We make the image together:
About time, memories, places, the act and the image

Memory is not in us; it is we who move in a Being-memory, a world memory. In short, the past appears as the most general form of an already-there, a pre-existence in general, which our recollections presuppose, even our first recollection if there was one, and which our perceptions, even the first, make use of.

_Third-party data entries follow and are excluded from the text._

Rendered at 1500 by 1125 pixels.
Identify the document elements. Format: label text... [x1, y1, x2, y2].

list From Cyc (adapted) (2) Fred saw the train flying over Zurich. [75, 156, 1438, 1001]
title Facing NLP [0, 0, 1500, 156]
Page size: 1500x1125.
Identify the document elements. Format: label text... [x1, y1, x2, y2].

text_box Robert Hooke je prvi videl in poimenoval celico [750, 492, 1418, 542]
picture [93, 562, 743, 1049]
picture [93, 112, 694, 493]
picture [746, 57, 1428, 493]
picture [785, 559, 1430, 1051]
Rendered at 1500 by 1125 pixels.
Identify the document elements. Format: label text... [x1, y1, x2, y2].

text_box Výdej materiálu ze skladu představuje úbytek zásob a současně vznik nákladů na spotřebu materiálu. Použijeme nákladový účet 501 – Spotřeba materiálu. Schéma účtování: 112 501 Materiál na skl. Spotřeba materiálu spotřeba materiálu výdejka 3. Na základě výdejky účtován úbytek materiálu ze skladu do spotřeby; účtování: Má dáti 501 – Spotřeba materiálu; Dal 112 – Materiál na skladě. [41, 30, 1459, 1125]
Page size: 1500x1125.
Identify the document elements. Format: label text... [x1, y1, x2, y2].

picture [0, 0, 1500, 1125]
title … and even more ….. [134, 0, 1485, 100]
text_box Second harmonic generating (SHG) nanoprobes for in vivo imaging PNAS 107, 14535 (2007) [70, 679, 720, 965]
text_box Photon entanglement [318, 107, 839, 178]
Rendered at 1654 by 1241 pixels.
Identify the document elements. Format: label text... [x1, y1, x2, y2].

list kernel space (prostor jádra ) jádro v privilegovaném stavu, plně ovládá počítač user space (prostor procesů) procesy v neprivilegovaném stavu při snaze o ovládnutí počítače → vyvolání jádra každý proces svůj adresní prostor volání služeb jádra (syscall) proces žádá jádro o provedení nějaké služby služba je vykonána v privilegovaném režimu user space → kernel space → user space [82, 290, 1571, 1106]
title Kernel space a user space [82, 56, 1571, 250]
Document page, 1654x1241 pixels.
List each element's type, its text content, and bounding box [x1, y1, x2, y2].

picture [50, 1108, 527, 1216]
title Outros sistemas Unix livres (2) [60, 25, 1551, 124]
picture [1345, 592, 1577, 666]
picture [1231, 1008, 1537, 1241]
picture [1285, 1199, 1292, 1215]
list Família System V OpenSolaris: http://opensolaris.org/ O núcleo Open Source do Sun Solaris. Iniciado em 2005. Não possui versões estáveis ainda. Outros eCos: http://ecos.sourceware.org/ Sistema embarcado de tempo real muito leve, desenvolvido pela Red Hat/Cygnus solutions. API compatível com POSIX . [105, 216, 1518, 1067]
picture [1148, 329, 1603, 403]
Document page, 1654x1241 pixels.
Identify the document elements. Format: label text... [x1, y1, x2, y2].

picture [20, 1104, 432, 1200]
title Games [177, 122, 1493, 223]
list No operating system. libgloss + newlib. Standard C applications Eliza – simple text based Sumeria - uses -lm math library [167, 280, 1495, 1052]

Gilles Deleuze. Cinema II: The Time-Image, London: Athlone Press, 1989

Since the late 1970s, Australian artist Jill Orr has explored topics related to the definition of identity, the clash Culture/Nature, and the intimate bond between personal stories and the History, including the constant intersection of pasts, presents and futures which originates from it. Orr’s manifold artistic practice aims at creating a unity of action and stasis, which culminates in a performative image crystallising the creative process into a singular, visual instant.

In Jill Orr’s artwork the awareness of the body and its positioning in the physical world comes together with an attempt to define the self, which is a wander with no landing point, a continuous flux. In her environmental art pieces, Orr addresses the concepts of presence and belonging: who am I? Where do I come from? Is there something for/of me here? The artist transforms her (female) body in a battleground, emphasising an intimate connection with her home country, a troubled land where the opposites meet and melt together, a place of precarious identities.

Orr has often used her artistic practice to explore historical landscapes, sites of memory where the subject moves like in a cognizant day-dream. Her performative pieces convey in one moment—the moment of the act—all the layers of Australian history: the geological history of the territory, Aboriginal history, colonial history, and immigration history. Different temporalities leave a sediment in this single instant, in this act/image, which is both contemporary and historical. Orr does not intend to represent the history, or re-enact it in a fictional way, she rather wants to give a poetic interpretation of time itself, as a confusion of temporalities, a vortex capable of bringing together what has been with what will be or already is. The body of the artist seems to incorporate echoes of far-away myths and memories of a common past, which do not belong to the artist only, but pre-exist her, giving shape to the world as we all know it. Recalling antique impersonal memories and conjectures of the past, and dealing with trans-generational hauntings, the artist’s gestures narrate the present and always refer to the factual reality, which can be touched and experienced directly, vividly and at any time.

We Make the Image Together is a new performance piece conceived by Jill Orr. According to the artist, “this trilogy of performance images is evocative of Pagan rites, that gradually bare the body with a haunting present that does not go away. Humanity creates images that are transmitted collectively influencing consequent actions that follow. Some actions are positive, some are negative, it depends on the perception of meaning. Both image and action, artist and audience are interdependent.”

On Thursday, February 6, within the frame of Present Tense Series, the performance art program of SAVVY Contemporary for 2014, Jill Orr will present a brand-new live performance We Make the Image Together.
Sound: Steve Bell

On Friday, February 7, SAVVY Contemporary invites you to an artist talk with Jill Orr. The artist will highlight her thirty-six years long artistic career and introduce Berlin audience to the specifics of contemporary performance art from Australia.

Jill Orr (b. 1952) is an Australian performance artist and researcher, based in Melbourne.

Her performances, videos, installations and photography explore the body and its positioning within social, political and environmental contexts. In her artistic practice, Orr confronts the interplay of balance and discord in the relationship of the human spirit, art and nature. Orr’s early iconic work Bleeding Trees (1979) has led to such commissions as Marriage of the Bride to Art, Raising the Spirits, Exhume the Grave, Hunger, The Myer Windows, The Sleep of Reason Produces Monsters, Goya and Ash.

Orr has participated in numerous international exhibitions and festivals in Paris, Beijing, Hong Kong, Amsterdam, Antwerp New York, Toronto, Quebec City, Graz, Hong Kong, Sydney, Melbourne, Adelaide, Brisbane and Venice. Her works are included in major public collections, inter alia the National Gallery of Australia, Redgate Gallery Beijing, the National Gallery of Victoria, The Graeme Gibson collection, the Monash Gallery of Art and Griffith Artworks. Her works are part of private collections in Australia, Holland, England, France, the United States, China and Belgium. Jill Orr is represented by Jenny Port Gallery.